Our interest might dip during such sentimental scenes, but we remain both appalled and weirdly entertained by Talk Radio. “Yes, the world is shot to hell and you’re all goners,” Barry, our late-night bogeyman and truth teller, tells his loyal audience at the end. “And that’s where I come in, isn’t it?”
He’s providing a public service.
I’VE LITTLE SPACE LEFT TO SING THE PRAISES OF Christopher Shinn’s Dying City, so let’s cut to quick: Dying City is the finest new American play I’ve seen in a long while.
This subtly disturbing drama of such emotional intelligence and craft is a spare 90 minutes, yet in its minimalist way, it speaks volumes about the failure of love and the inevitability of deep, deep sadness. The understated Mr. Shinn is one of the very few U.S. playwrights who knows how to write subtext, mastering its unspoken, potentially violent power.

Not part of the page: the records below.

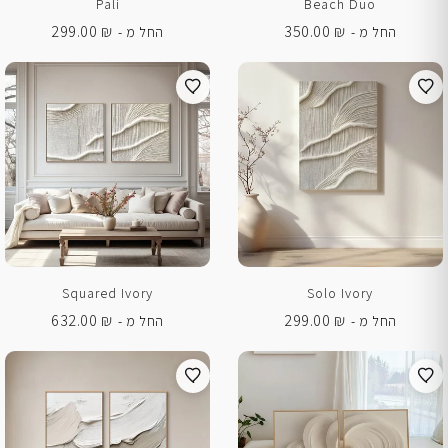
Pali
Beach Duo
299.00
₪
350.00
₪
החל מ -
החל מ -
Squared Ivory
Solo Ivory
632.00
₪
299.00
₪
החל מ -
החל מ -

Dying City is a political play and also a psychodrama about what Arthur Miller called the politics of the soul. It’s about public conscience and private grief, and real and symbolic catastrophes. The dying city of the title is both Baghdad and the fatal open wound of a family at war.
Rebecca Brooksher (a Juilliard graduate in 2005) is brilliantly effective in her contained, agonized desperation as the New York therapist Kelly, while the dangerous Pablo Schreiber (gifted brother of Liev) could scarcely be better—in two roles, no less. In a series of flashbacks, Pablo Schreiber is Craig, Kelly’s soldier-husband, a Harvard graduate who died in the Iraq War. And in the fleshier role, he’s also Peter, Craig’s twin, a gay actor visiting his grieving sister-in-law one year after his brother’s death.
I found the twin concept a precarious device, though Mr. Schreiber just gets away with it. The important thing is that Mr. Shinn, moving seamlessly from the apparently mundane to the psychologically murderous, has written a tremendous, un-glib drama about damaged American lives in our cynical age.
Dying City is directed by James Macdonald, who originally staged it at the Royal Court Theatre in London. His exactly paced production at the Mitzi E. Newhouse Theater at Lincoln Center has a remarkable, uncluttered set designed by Anthony Ward. The platform stage makes a complete rotation almost imperceptibly over the course of the play, revealing intriguing new perspectives.